Week 6

Week 6

by Amy -
Number of replies: 1

Please identify a quantitative research article evaluating mediation in your field and provide the citation.

Bucagu, M., Bizimana, J. de D., Muganda, J., & Humblet, C. P. (2013). Socio-economic, clinical and biological risk factors for mother - to – child transmission of HIV-1 in Muhima health centre (Rwanda): a prospective cohort study. Archives of Public Health, 71(1), 4. https://ucsf.idm.oclc.org/login?url=http://doi.org/10.1186/0778-7367-71-4

 

What is the primary discipline of the authors?

 

Public Health, Statistics, Applied Mathematics, and Medicine (Obstetrics & Gynecology and Maternal, Newborn and Child Health)

 

Draw a DAG representing the implicit or explicit causal model explored in this paper (you do not need to post your DAG, but we will try to discuss in class).

 

       
   
     
 

 

 

 

 

 

 

 

 

 

What is the exposure of interest?

Marital status of mother

 

What is the outcome of interest?

Infant HIV-1 status at 6 weeks of age

 

What is the hypothesized mediator of interest and how is it measured?

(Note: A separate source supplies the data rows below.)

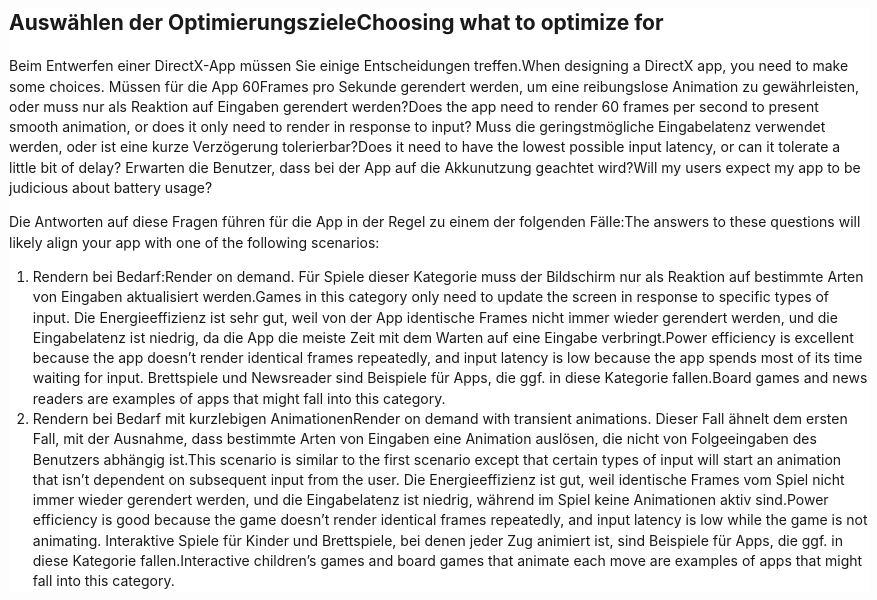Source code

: ## <a name="choosing-what-to-optimize-for"></a><span data-ttu-id="d355c-125">Auswählen der Optimierungsziele</span><span class="sxs-lookup"><span data-stu-id="d355c-125">Choosing what to optimize for</span></span>


<span data-ttu-id="d355c-126">Beim Entwerfen einer DirectX-App müssen Sie einige Entscheidungen treffen.</span><span class="sxs-lookup"><span data-stu-id="d355c-126">When designing a DirectX app, you need to make some choices.</span></span> <span data-ttu-id="d355c-127">Müssen für die App 60Frames pro Sekunde gerendert werden, um eine reibungslose Animation zu gewährleisten, oder muss nur als Reaktion auf Eingaben gerendert werden?</span><span class="sxs-lookup"><span data-stu-id="d355c-127">Does the app need to render 60 frames per second to present smooth animation, or does it only need to render in response to input?</span></span> <span data-ttu-id="d355c-128">Muss die geringstmögliche Eingabelatenz verwendet werden, oder ist eine kurze Verzögerung tolerierbar?</span><span class="sxs-lookup"><span data-stu-id="d355c-128">Does it need to have the lowest possible input latency, or can it tolerate a little bit of delay?</span></span> <span data-ttu-id="d355c-129">Erwarten die Benutzer, dass bei der App auf die Akkunutzung geachtet wird?</span><span class="sxs-lookup"><span data-stu-id="d355c-129">Will my users expect my app to be judicious about battery usage?</span></span>

<span data-ttu-id="d355c-130">Die Antworten auf diese Fragen führen für die App in der Regel zu einem der folgenden Fälle:</span><span class="sxs-lookup"><span data-stu-id="d355c-130">The answers to these questions will likely align your app with one of the following scenarios:</span></span>

1.  <span data-ttu-id="d355c-131">Rendern bei Bedarf:</span><span class="sxs-lookup"><span data-stu-id="d355c-131">Render on demand.</span></span> <span data-ttu-id="d355c-132">Für Spiele dieser Kategorie muss der Bildschirm nur als Reaktion auf bestimmte Arten von Eingaben aktualisiert werden.</span><span class="sxs-lookup"><span data-stu-id="d355c-132">Games in this category only need to update the screen in response to specific types of input.</span></span> <span data-ttu-id="d355c-133">Die Energieeffizienz ist sehr gut, weil von der App identische Frames nicht immer wieder gerendert werden, und die Eingabelatenz ist niedrig, da die App die meiste Zeit mit dem Warten auf eine Eingabe verbringt.</span><span class="sxs-lookup"><span data-stu-id="d355c-133">Power efficiency is excellent because the app doesn’t render identical frames repeatedly, and input latency is low because the app spends most of its time waiting for input.</span></span> <span data-ttu-id="d355c-134">Brettspiele und Newsreader sind Beispiele für Apps, die ggf. in diese Kategorie fallen.</span><span class="sxs-lookup"><span data-stu-id="d355c-134">Board games and news readers are examples of apps that might fall into this category.</span></span>
2.  <span data-ttu-id="d355c-135">Rendern bei Bedarf mit kurzlebigen Animationen</span><span class="sxs-lookup"><span data-stu-id="d355c-135">Render on demand with transient animations.</span></span> <span data-ttu-id="d355c-136">Dieser Fall ähnelt dem ersten Fall, mit der Ausnahme, dass bestimmte Arten von Eingaben eine Animation auslösen, die nicht von Folgeeingaben des Benutzers abhängig ist.</span><span class="sxs-lookup"><span data-stu-id="d355c-136">This scenario is similar to the first scenario except that certain types of input will start an animation that isn’t dependent on subsequent input from the user.</span></span> <span data-ttu-id="d355c-137">Die Energieeffizienz ist gut, weil identische Frames vom Spiel nicht immer wieder gerendert werden, und die Eingabelatenz ist niedrig, während im Spiel keine Animationen aktiv sind.</span><span class="sxs-lookup"><span data-stu-id="d355c-137">Power efficiency is good because the game doesn’t render identical frames repeatedly, and input latency is low while the game is not animating.</span></span> <span data-ttu-id="d355c-138">Interaktive Spiele für Kinder und Brettspiele, bei denen jeder Zug animiert ist, sind Beispiele für Apps, die ggf. in diese Kategorie fallen.</span><span class="sxs-lookup"><span data-stu-id="d355c-138">Interactive children’s games and board games that animate each move are examples of apps that might fall into this category.</span></span>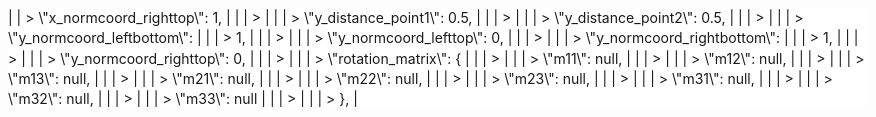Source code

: |                                   | > \\"x_normcoord_righttop\\": 1,  |
|                                   | >                                 |
|                                   | > \\"y_distance_point1\\": 0.5,   |
|                                   | >                                 |
|                                   | > \\"y_distance_point2\\": 0.5,   |
|                                   | >                                 |
|                                   | > \\"y_normcoord_leftbottom\\":   |
|                                   | > 1,                              |
|                                   | >                                 |
|                                   | > \\"y_normcoord_lefttop\\": 0,   |
|                                   | >                                 |
|                                   | > \\"y_normcoord_rightbottom\\":  |
|                                   | > 1,                              |
|                                   | >                                 |
|                                   | > \\"y_normcoord_righttop\\": 0,  |
|                                   | >                                 |
|                                   | > \\"rotation_matrix\\": {         |
|                                   | >                                 |
|                                   | > \\"m11\\": null,                  |
|                                   | >                                 |
|                                   | > \\"m12\\": null,                  |
|                                   | >                                 |
|                                   | > \\"m13\\": null,                  |
|                                   | >                                 |
|                                   | > \\"m21\\": null,                  |
|                                   | >                                 |
|                                   | > \\"m22\\": null,                  |
|                                   | >                                 |
|                                   | > \\"m23\\": null,                  |
|                                   | >                                 |
|                                   | > \\"m31\\": null,                  |
|                                   | >                                 |
|                                   | > \\"m32\\": null,                  |
|                                   | >                                 |
|                                   | > \\"m33\\": null                   |
|                                   | >                                 |
|                                   | > },                              |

Disclosure of HIV status to partner.

 

All data was collected from the women themselves and logbooks in the health center using a structured questionnaire.

 

Describe the modeling approach and briefly report the estimated total, direct, and indirect effects (if these are reported).

 

A series of multivariable logistic regression models were used to quantify the relationships between 1) marital status and disclosure, 2) marital status and infant HIV-status, and 3) disclosure and infant HIV-status.

 

Marital status has shown no effect on infant HIV status when disclosure was controlled. The risk of infant HIV infection at 6 weeks was higher in unmarried (adjusted OR of 1.42 with a 95%CI 0.29-4.08) vs. married (reference) women with undisclosed HIV status as the mediator.

 

If the direct effect is reported, would you describe this as a natural direct effect, a controlled direct effect, or something else?

The direct effect is not reported quantitatively, but it is stated that the independent variable (martial status) has no effect on the dependent variable (infant HIV-status), therefore this is a controlled direct effect.

 

Do you think there is potential measurement error in the mediator and how would that affect the results?

Given that the mediator is binary (married vs. unmarried), I don’t believe there is much potential for measurement error. The only issue may be the self-reported nature of this information.

 

Do you think there are unmeasured confounders of the mediator-outcome association and how would that affect the results of the mediation analysis?

I’m not totally convinced that disclosure is the most important variable to consider as a mediator in this situation because since the mother is already HIV+, this would have no biological effect on the transmission of HIV to her infant. However, disclosure might be an indicator of health seeking behavior.

 

Do you have any critiques of the paper?

Given that all the predictors of MTCT were entered into the model and included if they had a p-value of <0.05 using the Hosmer and Lemeshow test, and they considered a wide variety of predictors, it feels like the authors were doing a bit of fishing.

 

In reply to Amy

Re: Week 6

by Maria Glymour -

Amy

This is a really interesting paper but they don't report the results very clearly.  Are they interpreting from their Table 3 that there is no direct effect of marital status on infant outcome because when adjusting for all of those other variables there is no remaining statistically significant association?   Did they evaluate mediator-direct path interactions?  I don't think you can necessarily infer they are estimating a controlled direct effect (and they probably are not because I think they are doing the simplest possible version of a mediation analysis and therefore probably haven't thought about the distinction between a natural and controlled direct effect).